43. The method of claim 42, wherein the VEGF receptor is VEGFR-2 (FLK-1/KDR).

44. The method of claim 42, wherein the VEGF receptor is VEGFR-1.

45. The method of claim 42, wherein the test compound is an aptamer.

46. The method of claim 42, wherein the test compound is a peptide or a peptidomimetic.

47. The method of claim 42, wherein the test compound is a small-molecule.

48. The method of claim 42, further comprising co-administering a VEGF polypeptide and the specific inhibitor of a VEGF pro-inflammatory effect that does not interfere with a VEGF pro-angiogenic effect to a mammalian subject to stimulate angiogenesis with a reduced VEGF pro-inflammatory effect.

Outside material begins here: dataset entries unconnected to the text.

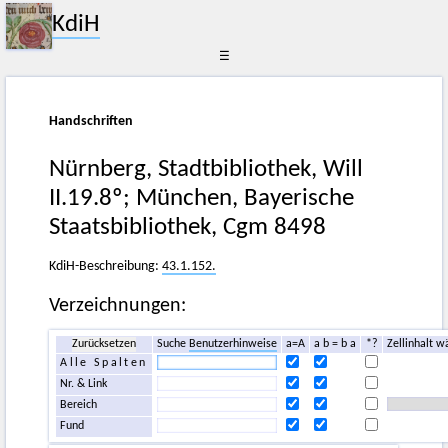
KdiH
☰
Handschriften
Nürnberg, Stadtbibliothek, Will
II.19.8º; München, Bayerische
Staatsbibliothek, Cgm 8498
KdiH-Beschreibung:
43.1.152.
Verzeichnungen:
Zurücksetzen
Suche
Benutzerhinweise
a=A
a b = b a
*?
Zellinhalt w
Alle Spalten
Nr. & Link
Bereich
Fund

49. A method of isolating a VEGF polypeptide sequence variant having a reduced affinity for heparin comprising:

(a) providing a polypeptide comprising a variant of a native VEGF polypeptide sequence; and

(b) comparing the level of heparin binding of the polypeptide comprising the variant to the level of heparin binding of the polypeptide comprising the native VEGF polypeptide sequence,

wherein the VEGF polypeptide sequence variant is a VEGF polypeptide sequence variant having a reduced affinity for heparin if the level of heparin binding of the polypeptide comprising the variant is lower than the level of heparin binding of the polypeptide comprising the native VEGF polypeptide sequence.

50. A method for identifying a potential modulator of VEGF heparin binding domain activity, comprising the steps of:

(a) providing the atomic co-ordinates of the site responsible for VEGF heparin binding domain function, thereby defining a three-dimensional structure of the site responsible for VEGF heparin binding;

(b) using the three dimensional structure of the VEGF heparin binding domain to design or select a potential modulator by computer modeling;

(c) providing the potential modulator; and

(d) physically contacting the potential modulator with the VEGF heparin binding domain to determine the ability of said potential modulator to modulate VEGF heparin binding domain activity,

wherein a modulator of the VEGF heparin binding domain activity is identified.

51. An isolated nucleic acid molecule comprising a sequence that encodes a VEGF variant comprising the polypeptide of claim 1.

52. An expression vector for producing a VEGF variant comprising the polypeptide of claim 1, in a host cell, said vector comprises:

a) a polynucleotide encoding the VEGF variant;

b) transcriptional and translational regulatory sequences functional in said host cell operably linked to said VEGF variant-encoding polynucleotide; and

c) a selectable marker.

53. A host cell stably transformed and transfected with a polynucleotide encoding a VEGF variant comprising the polypeptide of claim 1, in a manner allowing the expression in said host cell of the VEGF variant.

54. A method of inhibiting VEGF164 induced leukostasis comprising the step of administering a soluble heparin binding domain.

55. The method of claim 54, wherein, the soluble heparin binding domain comprises a polypeptide having the sequence of ARQENPCGPC SERRKHLFVQ DPQTCKCSCK NTDSRCKARQ LELNERTCRC DKPRR (Seq. ID No.38).